Could the original poster clarify if you are talking about the seldinger
aspiration catheters or the full size (upto 36Fr) seldinger chest drains
which utilise dilators.
I have used both - the later provide exactly the same "type" of chest
drain as a standard drain - its only the insertion technique which
varies.
Craig
-----Original Message-----
From: Accident and Emergency Academic List
[mailto:[log in to unmask]] On Behalf Of Adrian Fogarty
Sent: Friday, 2 November 2007 1:08 p.m.
To: [log in to unmask]
Subject: Re: Seldinger type chest drains
a) yes, for all those that need drained.
b) yes, if there's little or no blood obvious, then I've started to use
Seldingers here too. I don't believe there's been anything written about
this yet, but it seemed a reasonable thing to try.

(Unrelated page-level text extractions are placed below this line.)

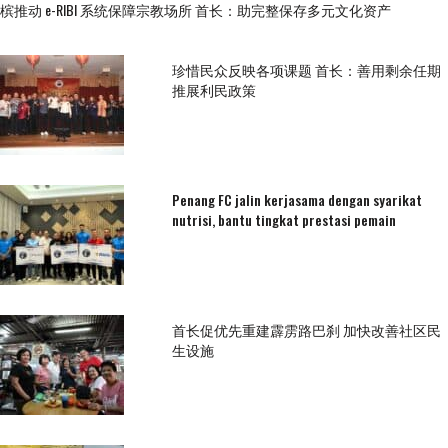
槟推动 e-RIBI 系统保障宗教场所 首长：助完整保存多元文化资产
珍惜民众反映各项课题 首长：善用剩余任期
推展利民政策
Penang FC jalin kerjasama dengan syarikat
nutrisi, bantu tingkat prestasi pemain
首长促优先重建霹雳路巴刹 加快改善社区民
生设施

I must admit, while Seldingers are very easy to insert (compared with
proper drains, which I still count as one of the most difficult
procedures we have to do), Seldingers do require "active" management
post-insertion. I discovered early on that many chests don't drain very
well despite a perfectly positioned Seldinger. I quickly realised that
it's a bit like the old "open pneumothorax equation", except in reverse.

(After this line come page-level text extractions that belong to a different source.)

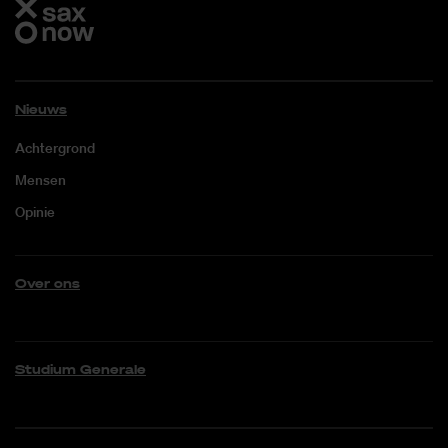
Nieuws
Achtergrond
Mensen
Opinie
Over ons
Studium Generale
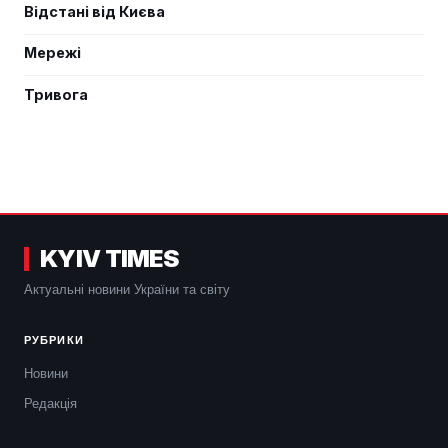
Відстані від Києва
Мережі
Тривога
KYIV TIMES
Актуальні новини України та світу
РУБРИКИ
Новини
Редакція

Basically, the internal diameter of a Seldinger is way too small to
allow much airflow, when the path of least resistance is via the
trachea, so, there's no "incentive" for air to evacuate via the chest
drain during normal respiration. So, you need to make the patient
"valsalva" in order to raise intrathoracic pressure sufficiently to
expel the pneumothorax. There are many ways to do this, but my current
favourite is to make the patient blow through a 14 gauge venflon/cannula
(after removing the trocar). That will produce lots of bubbling in your
drainage bottle.
However, as lung expansion proceeds, I've found the Seldinger is more
prone to "plugging up" than a traditional drain, i.e. drainage ceases as
the lung wall plugs the drainage side holes, despite a sizeable pneumo
remaining in another part of the chest - usually apically. My advice
here is to use positioning, i.e. turn the patient on the opposite side,
whereupon the lung will now fall away/the air will rise, thereby freeing
up the drain holes again. The drain will then swing and bubble again,
and very quickly you'll get full expansion.

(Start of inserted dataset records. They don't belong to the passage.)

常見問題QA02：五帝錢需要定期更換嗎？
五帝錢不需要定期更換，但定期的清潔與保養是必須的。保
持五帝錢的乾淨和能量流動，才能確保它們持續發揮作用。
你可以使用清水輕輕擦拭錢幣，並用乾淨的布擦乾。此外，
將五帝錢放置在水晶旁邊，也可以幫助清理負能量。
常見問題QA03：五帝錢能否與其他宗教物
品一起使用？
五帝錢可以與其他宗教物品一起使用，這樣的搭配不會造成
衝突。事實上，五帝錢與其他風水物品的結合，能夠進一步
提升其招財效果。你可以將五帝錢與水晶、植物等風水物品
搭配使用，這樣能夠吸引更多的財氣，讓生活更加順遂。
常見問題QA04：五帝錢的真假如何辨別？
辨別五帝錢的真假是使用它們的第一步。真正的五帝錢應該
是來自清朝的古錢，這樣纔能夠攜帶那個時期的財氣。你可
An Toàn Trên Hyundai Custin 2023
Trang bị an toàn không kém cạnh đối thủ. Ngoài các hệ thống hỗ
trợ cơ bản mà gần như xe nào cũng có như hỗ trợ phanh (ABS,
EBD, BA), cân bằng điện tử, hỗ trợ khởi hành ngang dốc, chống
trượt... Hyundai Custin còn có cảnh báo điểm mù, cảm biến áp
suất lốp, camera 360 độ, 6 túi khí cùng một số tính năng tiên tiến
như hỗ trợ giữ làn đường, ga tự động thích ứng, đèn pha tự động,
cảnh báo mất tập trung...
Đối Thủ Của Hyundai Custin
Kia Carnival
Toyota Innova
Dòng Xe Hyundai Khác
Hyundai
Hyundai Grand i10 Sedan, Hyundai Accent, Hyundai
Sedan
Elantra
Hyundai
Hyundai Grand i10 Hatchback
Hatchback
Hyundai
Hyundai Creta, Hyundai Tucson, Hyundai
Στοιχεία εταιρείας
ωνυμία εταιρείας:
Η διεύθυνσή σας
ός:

Basically, you can't just leave them to their own devices the way we
could with old-fashioned drains. They're long narrow tubes, after all,
and you know what they say about long narrow cannulae in trauma: they're
not very good for volume flow.
AF
----- Original Message -----
From: "mark nicol" <[log in to unmask]>
To: <[log in to unmask]>
Sent: Thursday, November 01, 2007 2:10 PM
Subject: Seldinger type chest drains
Can I ask how many departments are using seldinger type chest drains
a)in
spontaneous pneumothoraces and b) in traumatic pneumothoraces.
Has anyone encountered interface friction with respiratory physicians
when
AE has tried to introduce seldinger type chest drains when the
respiratory
physicians have tried to say its for their domain.